If we did get a third OEM, would their design have to be compromised just so it would fit? Is there any flexibility with Dallara? I would hope that the next chassis design would encourage more diverse engines to be used.
I thought Honda was being very honest in sharing what needs to be addressed to keep it in IndyCar and keeping the series progressing. The truth has to hurt sometimes. Chevy’s response was very disappointing. It lacked courage and honesty about how dire the situation is. It was a response from the Good Old Boys Club. Its view was everything is fine, and avoided a concise plan of action to keep IndyCar relevant in the future.
Dave Wells
MP: Dallara can design whatever it’s asked to; citing Gurney and a design from 40 years ago isn’t applicable since it was a different formula. If IndyCar wanted Dallara to make a new chassis that could accept engines of all different sizes and shapes, it would do so. IndyCar would also need to change its engine formula to allow those different sizes and shapes.

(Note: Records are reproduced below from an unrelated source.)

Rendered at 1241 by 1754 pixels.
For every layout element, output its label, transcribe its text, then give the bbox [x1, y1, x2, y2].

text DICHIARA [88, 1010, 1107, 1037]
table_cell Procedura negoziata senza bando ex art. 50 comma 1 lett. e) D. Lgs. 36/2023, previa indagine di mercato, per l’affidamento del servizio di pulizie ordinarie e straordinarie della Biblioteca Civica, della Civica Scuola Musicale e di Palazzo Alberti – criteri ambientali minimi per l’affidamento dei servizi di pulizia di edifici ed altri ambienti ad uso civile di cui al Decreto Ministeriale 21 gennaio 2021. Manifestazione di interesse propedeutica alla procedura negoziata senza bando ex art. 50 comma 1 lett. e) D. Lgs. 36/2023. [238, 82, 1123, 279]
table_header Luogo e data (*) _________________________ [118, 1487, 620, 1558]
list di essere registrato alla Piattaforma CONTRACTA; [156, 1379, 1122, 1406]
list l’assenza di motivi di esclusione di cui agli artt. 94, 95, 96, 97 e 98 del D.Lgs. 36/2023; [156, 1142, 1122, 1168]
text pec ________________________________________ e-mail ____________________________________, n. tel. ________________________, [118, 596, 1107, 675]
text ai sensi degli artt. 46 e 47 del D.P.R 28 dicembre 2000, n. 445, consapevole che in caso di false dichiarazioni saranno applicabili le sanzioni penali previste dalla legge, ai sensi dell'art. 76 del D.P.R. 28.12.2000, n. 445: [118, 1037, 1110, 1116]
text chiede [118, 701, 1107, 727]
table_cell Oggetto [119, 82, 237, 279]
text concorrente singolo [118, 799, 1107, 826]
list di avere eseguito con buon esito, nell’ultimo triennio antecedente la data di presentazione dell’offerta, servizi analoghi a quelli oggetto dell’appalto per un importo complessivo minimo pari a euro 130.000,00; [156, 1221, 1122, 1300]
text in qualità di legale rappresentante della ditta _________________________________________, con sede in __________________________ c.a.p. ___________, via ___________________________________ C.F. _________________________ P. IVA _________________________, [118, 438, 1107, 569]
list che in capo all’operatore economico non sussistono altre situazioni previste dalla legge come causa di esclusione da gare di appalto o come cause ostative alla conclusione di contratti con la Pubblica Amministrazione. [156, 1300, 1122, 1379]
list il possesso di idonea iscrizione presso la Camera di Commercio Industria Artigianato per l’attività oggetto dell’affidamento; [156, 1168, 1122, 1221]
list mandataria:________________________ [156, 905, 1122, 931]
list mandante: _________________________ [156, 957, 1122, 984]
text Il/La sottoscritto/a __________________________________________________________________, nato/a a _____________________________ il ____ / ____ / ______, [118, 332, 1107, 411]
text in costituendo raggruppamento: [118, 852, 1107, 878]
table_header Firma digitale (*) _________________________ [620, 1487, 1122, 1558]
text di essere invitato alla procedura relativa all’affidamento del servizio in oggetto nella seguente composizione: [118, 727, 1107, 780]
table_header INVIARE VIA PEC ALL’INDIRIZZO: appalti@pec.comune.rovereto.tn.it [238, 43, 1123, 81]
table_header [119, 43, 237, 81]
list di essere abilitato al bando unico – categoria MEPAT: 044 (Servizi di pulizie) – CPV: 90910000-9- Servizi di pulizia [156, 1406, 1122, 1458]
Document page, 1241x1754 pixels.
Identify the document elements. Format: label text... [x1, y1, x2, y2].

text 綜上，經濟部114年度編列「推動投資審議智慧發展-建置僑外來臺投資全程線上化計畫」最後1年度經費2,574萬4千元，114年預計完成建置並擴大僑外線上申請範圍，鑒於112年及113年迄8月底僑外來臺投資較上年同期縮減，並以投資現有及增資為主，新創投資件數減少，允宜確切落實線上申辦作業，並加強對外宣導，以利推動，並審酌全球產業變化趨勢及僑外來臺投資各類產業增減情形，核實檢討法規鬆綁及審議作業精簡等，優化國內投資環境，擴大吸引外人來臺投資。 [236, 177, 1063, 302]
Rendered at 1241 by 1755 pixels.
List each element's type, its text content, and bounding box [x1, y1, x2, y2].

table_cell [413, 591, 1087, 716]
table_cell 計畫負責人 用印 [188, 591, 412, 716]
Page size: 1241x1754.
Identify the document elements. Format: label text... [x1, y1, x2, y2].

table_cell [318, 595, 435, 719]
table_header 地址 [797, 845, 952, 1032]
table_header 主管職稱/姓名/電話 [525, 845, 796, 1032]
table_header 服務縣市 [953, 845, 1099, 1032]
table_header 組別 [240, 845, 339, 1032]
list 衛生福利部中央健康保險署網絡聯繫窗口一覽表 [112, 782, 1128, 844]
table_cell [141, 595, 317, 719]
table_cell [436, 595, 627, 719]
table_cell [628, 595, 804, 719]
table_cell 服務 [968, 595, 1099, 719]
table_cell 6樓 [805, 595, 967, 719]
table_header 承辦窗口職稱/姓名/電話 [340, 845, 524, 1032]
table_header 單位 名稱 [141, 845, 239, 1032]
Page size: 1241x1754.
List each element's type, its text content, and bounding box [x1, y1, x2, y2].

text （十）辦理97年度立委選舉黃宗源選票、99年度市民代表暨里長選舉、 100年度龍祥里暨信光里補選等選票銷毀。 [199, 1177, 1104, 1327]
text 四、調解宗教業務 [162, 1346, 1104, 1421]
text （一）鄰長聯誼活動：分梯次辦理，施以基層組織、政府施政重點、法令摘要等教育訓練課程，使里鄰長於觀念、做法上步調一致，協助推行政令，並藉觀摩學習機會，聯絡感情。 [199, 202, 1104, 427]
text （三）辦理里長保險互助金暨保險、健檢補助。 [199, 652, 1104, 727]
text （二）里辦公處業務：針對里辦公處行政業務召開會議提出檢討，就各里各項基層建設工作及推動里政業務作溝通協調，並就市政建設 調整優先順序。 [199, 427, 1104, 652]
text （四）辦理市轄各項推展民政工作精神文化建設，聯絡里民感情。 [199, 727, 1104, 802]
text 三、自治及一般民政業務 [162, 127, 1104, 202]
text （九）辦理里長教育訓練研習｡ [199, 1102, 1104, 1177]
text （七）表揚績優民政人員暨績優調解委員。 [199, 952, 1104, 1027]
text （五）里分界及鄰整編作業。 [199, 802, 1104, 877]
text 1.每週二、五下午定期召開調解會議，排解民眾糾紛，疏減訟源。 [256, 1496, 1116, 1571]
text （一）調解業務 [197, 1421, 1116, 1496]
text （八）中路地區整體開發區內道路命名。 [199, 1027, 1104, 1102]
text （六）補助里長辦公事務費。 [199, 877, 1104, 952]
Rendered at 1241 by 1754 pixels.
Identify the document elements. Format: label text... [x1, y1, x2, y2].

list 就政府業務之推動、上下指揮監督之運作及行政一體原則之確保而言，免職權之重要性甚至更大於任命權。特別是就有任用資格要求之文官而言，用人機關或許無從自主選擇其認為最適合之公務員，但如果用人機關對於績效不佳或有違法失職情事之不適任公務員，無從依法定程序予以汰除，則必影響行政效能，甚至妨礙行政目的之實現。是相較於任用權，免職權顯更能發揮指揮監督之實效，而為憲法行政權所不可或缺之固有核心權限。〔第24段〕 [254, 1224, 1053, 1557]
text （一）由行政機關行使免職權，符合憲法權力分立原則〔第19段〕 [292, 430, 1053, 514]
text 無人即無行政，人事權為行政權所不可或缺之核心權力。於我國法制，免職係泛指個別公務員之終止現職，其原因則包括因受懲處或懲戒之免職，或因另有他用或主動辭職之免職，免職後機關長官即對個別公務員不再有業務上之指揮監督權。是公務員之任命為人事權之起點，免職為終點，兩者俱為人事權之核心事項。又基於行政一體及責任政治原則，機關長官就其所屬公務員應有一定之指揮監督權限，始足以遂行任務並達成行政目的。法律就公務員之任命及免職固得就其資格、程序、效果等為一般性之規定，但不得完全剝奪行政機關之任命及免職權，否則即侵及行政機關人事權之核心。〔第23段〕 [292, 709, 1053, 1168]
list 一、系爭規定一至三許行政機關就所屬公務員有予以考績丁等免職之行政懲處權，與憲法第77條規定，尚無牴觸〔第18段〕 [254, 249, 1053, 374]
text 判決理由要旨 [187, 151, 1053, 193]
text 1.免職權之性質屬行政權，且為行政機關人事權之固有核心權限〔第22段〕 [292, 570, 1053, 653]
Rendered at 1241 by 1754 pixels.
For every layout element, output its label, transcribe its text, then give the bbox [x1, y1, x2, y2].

I’d look at the third OEM situation in a different manner: It isn’t about whether it could fit in a DW12, it’s whether it matches the same 2.2-liter twin-turbo V6 formula Chevy and Honda conform to with their motors. We are in a specific engine formula that debuted in 2012, so that’s what a third would need to bring to compete. That could change tomorrow if IndyCar made the call or if Chevy/Honda agreed to let a new brand run with something that isn’t 2.2L, which would be a first, as far as I can recall, with such an allowance.